• **EXERCISE DIRECTIONS**
Transcribe the listing verbatim, please, with images dropped.

(RECORDS Opens)

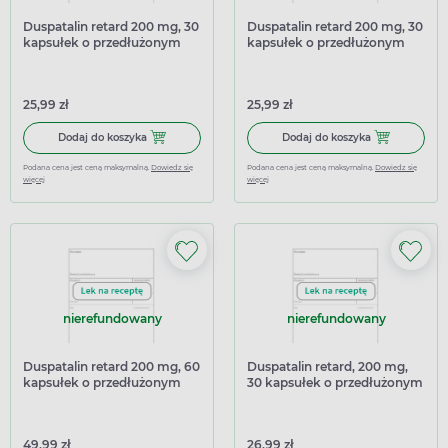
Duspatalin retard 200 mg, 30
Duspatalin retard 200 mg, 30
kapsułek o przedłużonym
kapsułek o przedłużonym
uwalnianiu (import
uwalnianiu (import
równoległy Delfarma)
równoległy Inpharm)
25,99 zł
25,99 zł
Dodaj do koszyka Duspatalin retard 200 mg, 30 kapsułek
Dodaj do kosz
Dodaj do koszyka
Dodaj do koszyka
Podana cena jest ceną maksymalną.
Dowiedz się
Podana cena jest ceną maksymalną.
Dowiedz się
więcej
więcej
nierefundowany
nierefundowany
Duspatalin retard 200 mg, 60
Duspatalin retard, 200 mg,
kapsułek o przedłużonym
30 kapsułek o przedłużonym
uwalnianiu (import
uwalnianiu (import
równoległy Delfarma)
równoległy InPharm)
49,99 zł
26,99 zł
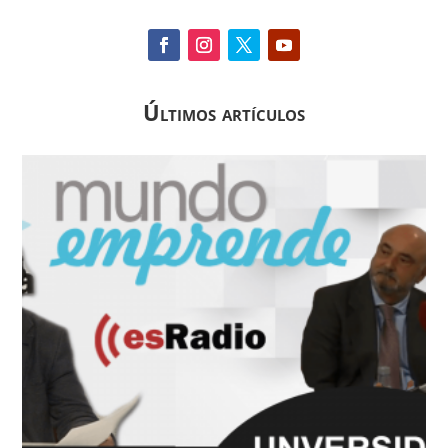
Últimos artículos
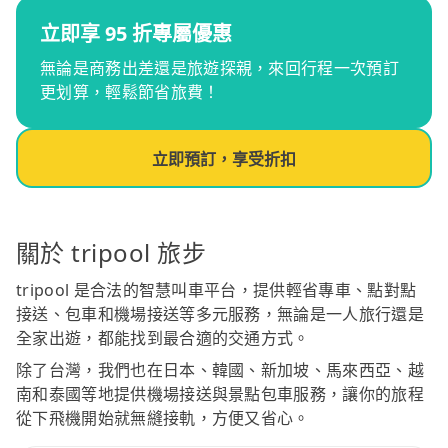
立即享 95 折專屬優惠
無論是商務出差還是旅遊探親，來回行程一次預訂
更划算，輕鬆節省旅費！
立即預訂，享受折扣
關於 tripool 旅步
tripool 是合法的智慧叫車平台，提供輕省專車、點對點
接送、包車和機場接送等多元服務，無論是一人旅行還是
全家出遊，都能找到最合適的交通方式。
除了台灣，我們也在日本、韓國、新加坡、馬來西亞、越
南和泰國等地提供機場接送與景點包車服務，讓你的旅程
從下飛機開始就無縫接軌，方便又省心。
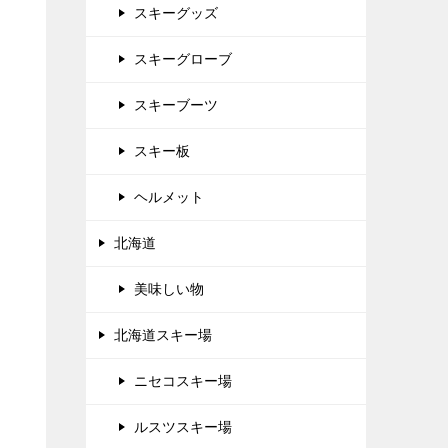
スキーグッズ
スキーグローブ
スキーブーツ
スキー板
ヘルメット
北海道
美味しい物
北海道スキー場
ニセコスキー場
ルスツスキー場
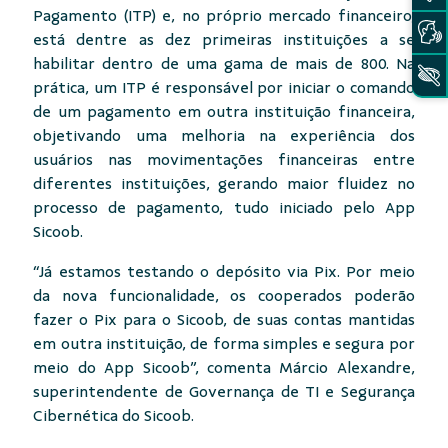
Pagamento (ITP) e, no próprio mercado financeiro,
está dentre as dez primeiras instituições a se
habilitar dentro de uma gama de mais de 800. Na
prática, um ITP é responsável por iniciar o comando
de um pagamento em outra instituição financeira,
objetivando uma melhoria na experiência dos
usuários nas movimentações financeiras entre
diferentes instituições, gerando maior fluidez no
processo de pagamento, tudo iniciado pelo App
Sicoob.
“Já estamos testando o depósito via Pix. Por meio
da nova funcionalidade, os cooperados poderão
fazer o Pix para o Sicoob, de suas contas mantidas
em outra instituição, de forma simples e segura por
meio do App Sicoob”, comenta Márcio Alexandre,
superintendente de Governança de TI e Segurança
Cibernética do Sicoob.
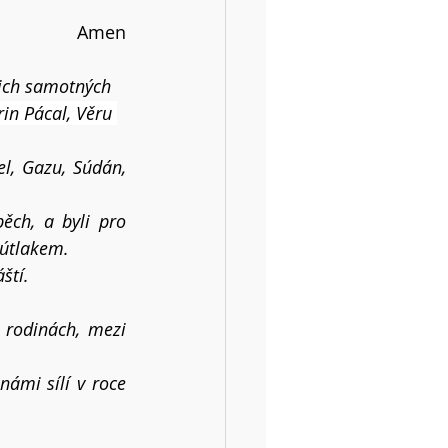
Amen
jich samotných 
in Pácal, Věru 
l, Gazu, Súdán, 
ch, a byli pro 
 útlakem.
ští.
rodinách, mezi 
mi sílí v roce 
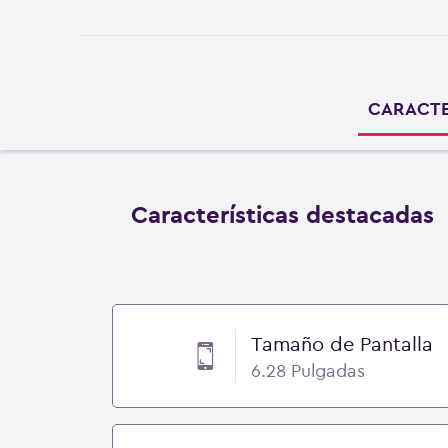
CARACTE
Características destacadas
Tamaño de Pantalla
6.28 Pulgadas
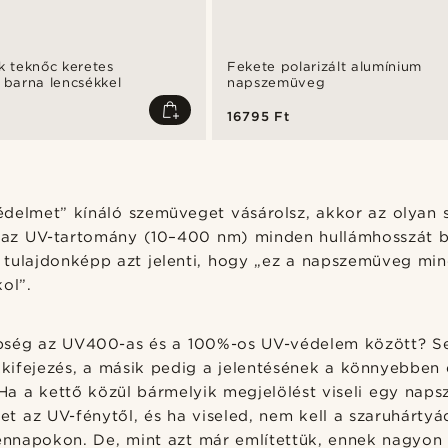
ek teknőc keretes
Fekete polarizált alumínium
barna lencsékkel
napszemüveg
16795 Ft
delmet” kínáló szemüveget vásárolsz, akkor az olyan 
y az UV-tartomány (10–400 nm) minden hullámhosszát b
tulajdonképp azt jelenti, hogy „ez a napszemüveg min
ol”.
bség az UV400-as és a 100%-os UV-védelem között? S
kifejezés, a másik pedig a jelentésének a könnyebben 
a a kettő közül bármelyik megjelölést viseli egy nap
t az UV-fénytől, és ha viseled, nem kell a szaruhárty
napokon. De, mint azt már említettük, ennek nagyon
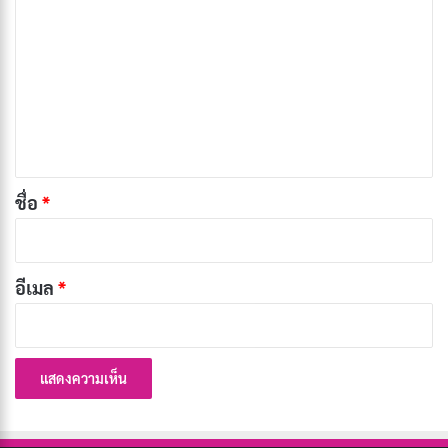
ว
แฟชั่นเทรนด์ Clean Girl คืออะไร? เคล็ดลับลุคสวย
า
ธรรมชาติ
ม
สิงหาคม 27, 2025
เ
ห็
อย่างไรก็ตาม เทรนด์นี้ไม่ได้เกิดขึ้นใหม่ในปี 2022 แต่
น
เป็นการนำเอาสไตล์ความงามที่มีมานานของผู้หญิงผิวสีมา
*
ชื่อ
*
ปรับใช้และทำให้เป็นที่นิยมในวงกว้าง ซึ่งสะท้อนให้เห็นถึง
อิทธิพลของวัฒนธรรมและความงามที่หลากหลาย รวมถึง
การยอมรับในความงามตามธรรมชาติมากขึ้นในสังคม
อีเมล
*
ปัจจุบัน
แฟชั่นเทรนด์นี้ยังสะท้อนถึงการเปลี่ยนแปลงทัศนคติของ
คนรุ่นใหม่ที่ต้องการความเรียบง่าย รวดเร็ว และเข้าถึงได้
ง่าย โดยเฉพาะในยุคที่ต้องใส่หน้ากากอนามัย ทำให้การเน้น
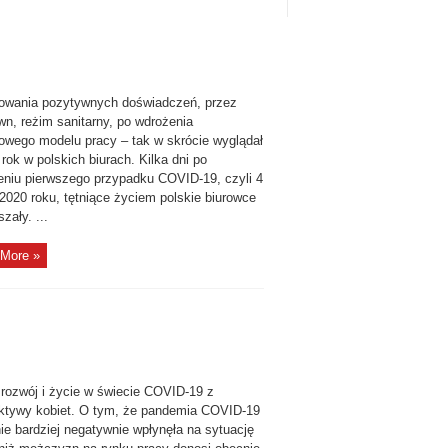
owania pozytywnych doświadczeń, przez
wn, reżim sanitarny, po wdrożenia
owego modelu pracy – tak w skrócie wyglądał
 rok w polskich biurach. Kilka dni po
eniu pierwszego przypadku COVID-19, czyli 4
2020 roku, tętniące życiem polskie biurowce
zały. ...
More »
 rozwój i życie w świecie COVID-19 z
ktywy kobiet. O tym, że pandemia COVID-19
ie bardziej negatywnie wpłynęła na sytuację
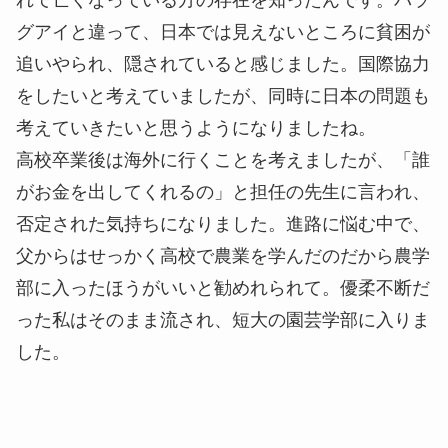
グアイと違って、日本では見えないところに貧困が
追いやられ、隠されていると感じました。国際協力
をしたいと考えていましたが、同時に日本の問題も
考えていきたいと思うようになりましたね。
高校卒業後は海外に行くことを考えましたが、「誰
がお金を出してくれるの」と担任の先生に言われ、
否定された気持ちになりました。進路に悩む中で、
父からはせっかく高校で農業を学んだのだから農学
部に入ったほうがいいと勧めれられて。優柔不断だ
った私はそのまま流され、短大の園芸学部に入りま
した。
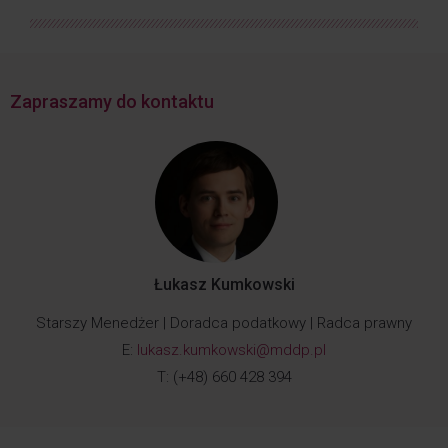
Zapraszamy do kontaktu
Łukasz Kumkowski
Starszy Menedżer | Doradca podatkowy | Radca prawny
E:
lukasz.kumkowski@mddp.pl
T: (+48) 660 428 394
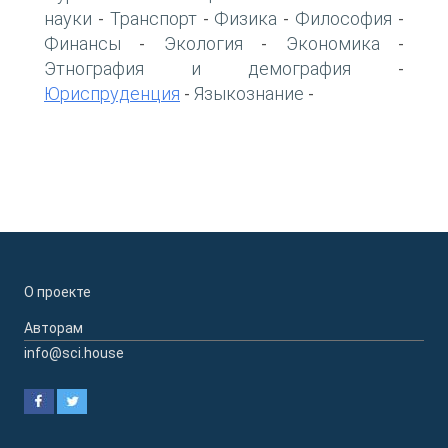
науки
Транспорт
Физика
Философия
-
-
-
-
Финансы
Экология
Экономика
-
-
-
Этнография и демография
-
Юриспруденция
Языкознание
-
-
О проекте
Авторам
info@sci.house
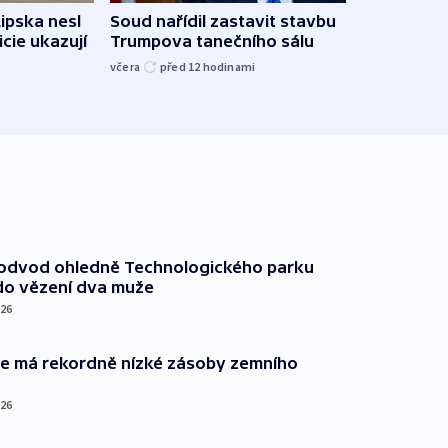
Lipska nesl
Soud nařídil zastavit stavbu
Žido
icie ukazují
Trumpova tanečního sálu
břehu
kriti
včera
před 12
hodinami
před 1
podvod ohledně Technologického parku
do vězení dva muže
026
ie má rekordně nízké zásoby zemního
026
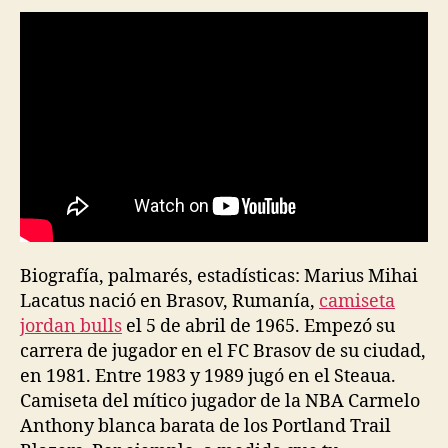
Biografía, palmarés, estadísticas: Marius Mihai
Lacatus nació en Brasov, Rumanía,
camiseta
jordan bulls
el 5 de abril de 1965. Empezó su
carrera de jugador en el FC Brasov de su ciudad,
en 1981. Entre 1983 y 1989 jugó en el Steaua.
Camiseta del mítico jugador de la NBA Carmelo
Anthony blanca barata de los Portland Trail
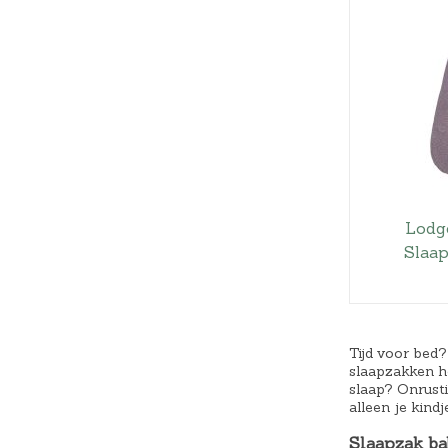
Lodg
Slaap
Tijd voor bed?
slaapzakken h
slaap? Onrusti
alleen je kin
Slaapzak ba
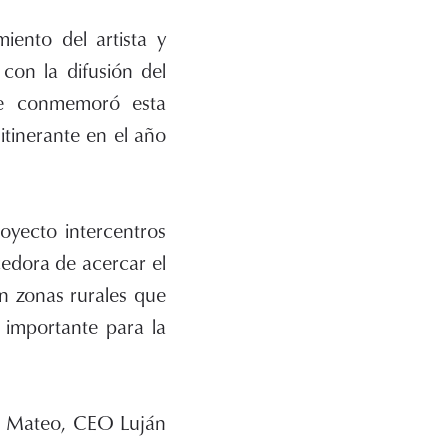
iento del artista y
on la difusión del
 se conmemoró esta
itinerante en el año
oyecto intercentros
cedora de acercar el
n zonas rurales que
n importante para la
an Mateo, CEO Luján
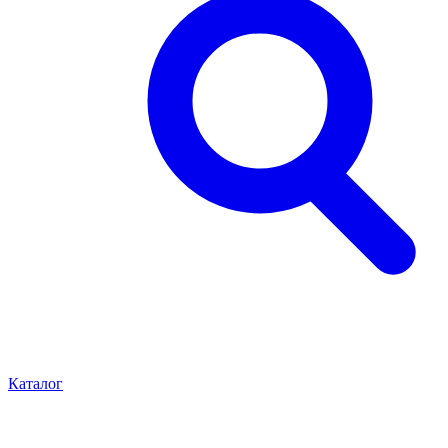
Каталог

(RECORDS Closes)

• **RESPONSE**
Duspatalin retard 200 mg, 30
Duspatalin retard 200 mg, 30
kapsułek o przedłużonym
kapsułek o przedłużonym
uwalnianiu (import
uwalnianiu (import
równoległy Delfarma)
równoległy Inpharm)
25,99 zł
25,99 zł
Dodaj do koszyka Duspatalin retard 200 mg, 30 kapsułek
Dodaj do kosz
Dodaj do koszyka
Dodaj do koszyka
Podana cena jest ceną maksymalną.
Dowiedz się
Podana cena jest ceną maksymalną.
Dowiedz się
więcej
więcej
nierefundowany
nierefundowany
Duspatalin retard 200 mg, 60
Duspatalin retard, 200 mg,
kapsułek o przedłużonym
30 kapsułek o przedłużonym
uwalnianiu (import
uwalnianiu (import
równoległy Delfarma)
równoległy InPharm)
49,99 zł
26,99 zł
Últimos artículos
立即享 95 折專屬優惠
無論是商務出差還是旅遊探親，來回行程一次預訂
更划算，輕鬆節省旅費！
立即預訂，享受折扣
關於 tripool 旅步
tripool 是合法的智慧叫車平台，提供輕省專車、點對點
接送、包車和機場接送等多元服務，無論是一人旅行還是
全家出遊，都能找到最合適的交通方式。
除了台灣，我們也在日本、韓國、新加坡、馬來西亞、越
南和泰國等地提供機場接送與景點包車服務，讓你的旅程
從下飛機開始就無縫接軌，方便又省心。
スキーグッズ
スキーグローブ
スキーブーツ
スキー板
ヘルメット
北海道
美味しい物
北海道スキー場
ニセコスキー場
ルスツスキー場
Pagamento (ITP) e, no próprio mercado financeiro,
está dentre as dez primeiras instituições a se
habilitar dentro de uma gama de mais de 800. Na
prática, um ITP é responsável por iniciar o comando
de um pagamento em outra instituição financeira,
objetivando uma melhoria na experiência dos
usuários nas movimentações financeiras entre
diferentes instituições, gerando maior fluidez no
processo de pagamento, tudo iniciado pelo App
Sicoob.
“Já estamos testando o depósito via Pix. Por meio
da nova funcionalidade, os cooperados poderão
fazer o Pix para o Sicoob, de suas contas mantidas
em outra instituição, de forma simples e segura por
meio do App Sicoob”, comenta Márcio Alexandre,
superintendente de Governança de TI e Segurança
Cibernética do Sicoob.
Amen
jich samotných 
in Pácal, Věru 
l, Gazu, Súdán, 
ch, a byli pro 
 útlakem.
ští.
rodinách, mezi 
mi sílí v roce 
CARACTE
Características destacadas
Tamaño de Pantalla
6.28 Pulgadas
ek teknőc keretes
Fekete polarizált alumínium
barna lencsékkel
napszemüveg
16795 Ft
delmet” kínáló szemüveget vásárolsz, akkor az olyan 
y az UV-tartomány (10–400 nm) minden hullámhosszát b
tulajdonképp azt jelenti, hogy „ez a napszemüveg min
ol”.
bség az UV400-as és a 100%-os UV-védelem között? S
kifejezés, a másik pedig a jelentésének a könnyebben 
a a kettő közül bármelyik megjelölést viseli egy nap
t az UV-fénytől, és ha viseled, nem kell a szaruhárty
napokon. De, mint azt már említettük, ennek nagyon
ว
แฟชั่นเทรนด์ Clean Girl คืออะไร? เคล็ดลับลุคสวย
า
ธรรมชาติ
ม
สิงหาคม 27, 2025
เ
ห็
อย่างไรก็ตาม เทรนด์นี้ไม่ได้เกิดขึ้นใหม่ในปี 2022 แต่
น
เป็นการนำเอาสไตล์ความงามที่มีมานานของผู้หญิงผิวสีมา
*
ชื่อ
*
ปรับใช้และทำให้เป็นที่นิยมในวงกว้าง ซึ่งสะท้อนให้เห็นถึง
อิทธิพลของวัฒนธรรมและความงามที่หลากหลาย รวมถึง
การยอมรับในความงามตามธรรมชาติมากขึ้นในสังคม
อีเมล
*
ปัจจุบัน
แฟชั่นเทรนด์นี้ยังสะท้อนถึงการเปลี่ยนแปลงทัศนคติของ
คนรุ่นใหม่ที่ต้องการความเรียบง่าย รวดเร็ว และเข้าถึงได้
ง่าย โดยเฉพาะในยุคที่ต้องใส่หน้ากากอนามัย ทำให้การเน้น
owania pozytywnych doświadczeń, przez
wn, reżim sanitarny, po wdrożenia
owego modelu pracy – tak w skrócie wyglądał
 rok w polskich biurach. Kilka dni po
eniu pierwszego przypadku COVID-19, czyli 4
2020 roku, tętniące życiem polskie biurowce
zały. ...
More »
 rozwój i życie w świecie COVID-19 z
ktywy kobiet. O tym, że pandemia COVID-19
ie bardziej negatywnie wpłynęła na sytuację
グアイと違って、日本では見えないところに貧困が
追いやられ、隠されていると感じました。国際協力
をしたいと考えていましたが、同時に日本の問題も
考えていきたいと思うようになりましたね。
高校卒業後は海外に行くことを考えましたが、「誰
がお金を出してくれるの」と担任の先生に言われ、
否定された気持ちになりました。進路に悩む中で、
父からはせっかく高校で農業を学んだのだから農学
部に入ったほうがいいと勧めれられて。優柔不断だ
った私はそのまま流され、短大の園芸学部に入りま
した。
Zapraszamy do kontaktu
Łukasz Kumkowski
Starszy Menedżer | Doradca podatkowy | Radca prawny
E:
lukasz.kumkowski@mddp.pl
T: (+48) 660 428 394
науки
Транспорт
Физика
Философия
-
-
-
-
Финансы
Экология
Экономика
-
-
-
Этнография и демография
-
Юриспруденция
Языкознание
-
-
О проекте
Авторам
info@sci.house
Lipska nesl
Soud nařídil zastavit stavbu
Žido
icie ukazují
Trumpova tanečního sálu
břehu
kriti
včera
před 12
hodinami
před 1
podvod ohledně Technologického parku
do vězení dva muže
026
ie má rekordně nízké zásoby zemního
026
Biografía, palmarés, estadísticas: Marius Mihai
Lacatus nació en Brasov, Rumanía,
camiseta
jordan bulls
el 5 de abril de 1965. Empezó su
carrera de jugador en el FC Brasov de su ciudad,
en 1981. Entre 1983 y 1989 jugó en el Steaua.
Camiseta del mítico jugador de la NBA Carmelo
Anthony blanca barata de los Portland Trail
Lodg
Slaap
Tijd voor bed?
slaapzakken h
slaap? Onrusti
alleen je kin
Slaapzak ba
iento del artista y
on la difusión del
 se conmemoró esta
itinerante en el año
oyecto intercentros
cedora de acercar el
n zonas rurales que
n importante para la
an Mateo, CEO Luján
Каталог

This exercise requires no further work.